In recent years, some Western governments and the media outlets of those countries have stepped up efforts to pressure China by vilifying China's Xinjiang policy. What happened to Professor Mestre shows that Western public opinion manipulated by elites won't bear any voices different from narratives it constructed about Xinjiang. In 2019, a documentary released by China's national broadcaster CGTN on the anti-terrorism work in Xinjiang was identified by the YouTube community as inappropriate or offensive to some audiences.
Western media propaganda against Xinjiang governance is a composition of lies, loopholes and fabrication. These media outlets deliberately twist or make up facts and selectively report on whatever caters to their rhetoric. By playing with double standards, they control the discourse power and filer the opinions they dislike.
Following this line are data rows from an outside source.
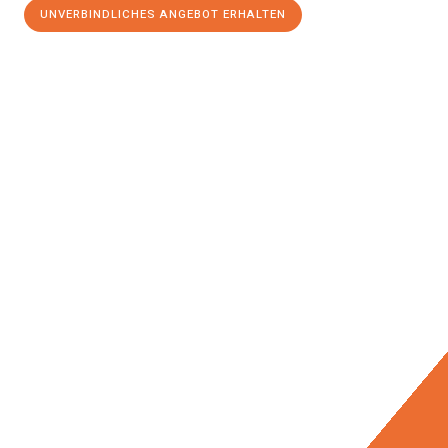
UNVERBINDLICHES ANGEBOT ERHALTEN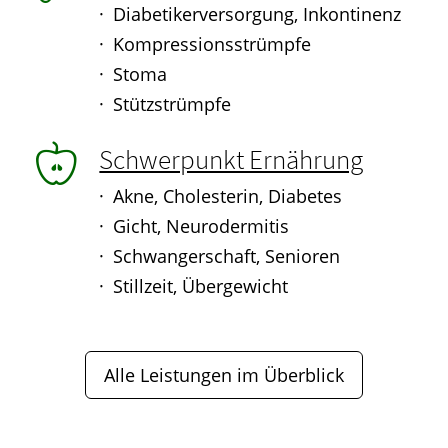
Diabetikerversorgung, Inkontinenz
Kompressionsstrümpfe
Stoma
Stützstrümpfe
Schwerpunkt Ernährung
Akne, Cholesterin, Diabetes
Gicht, Neurodermitis
Schwangerschaft, Senioren
Stillzeit, Übergewicht
Alle Leistungen im Überblick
The fixed Western mentality determines their rhetoric, and the human rights card is the easiest and cheapest tool in the Western opinion sphere. Western media would not try to understand, or they just deliberately turn a blind eye to, the fact that Xinjiang governance is not about human rights but a matter of counter-terrorism and anti-secession.
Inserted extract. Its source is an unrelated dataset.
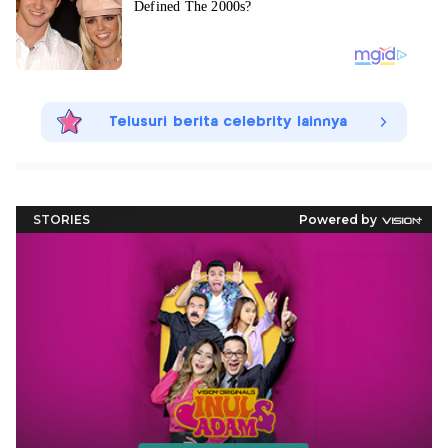
Telusuri berita celebrity lainnya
After all, Western opinion sphere is a platform through which Western forces interfere in China's internal politics and impose so-called international pressure on China in a bid to squeeze China's room for development and maintain their own global ambitions and geostrategic interests. The rights and welfare of people in Xinjiang are never in the minds of these forces whose actual agenda is to make trouble for China and jeopardize China's development.
The West treats China with a twisted mentality, which prevents it from having a correct view of China's practices. China's policies in Xinjiang are an exploration of how to eradicate terrorism, extremism and radicalization. These evils know no boundary and threaten the stability of many countries, including European ones. China's governance in Xinjiang has prevented violent terrorist attacks in Xinjiang and brought peace and development back to the region. This is what all ethnic groups in Xinjiang are willing to see. China will not be led by the nose by the Western opinion war.
Professor Mestre's opinion that "France and other European countries [haunted by terrorism] could take the answers given by Xinjiang" back in 2019 was not to please China, but an earnest suggestion for the West. Western societies also face the baffling issue of religious extremism and have suffered from bloody terror attacks. In 2020 alone, nine cases of terror attacks occurred on French soil. The Western world, including France, could learn from China's experience. But as the West spares no efforts to crack down on China by exploiting Xinjiang governance, it may eat the bitterness itself at the end.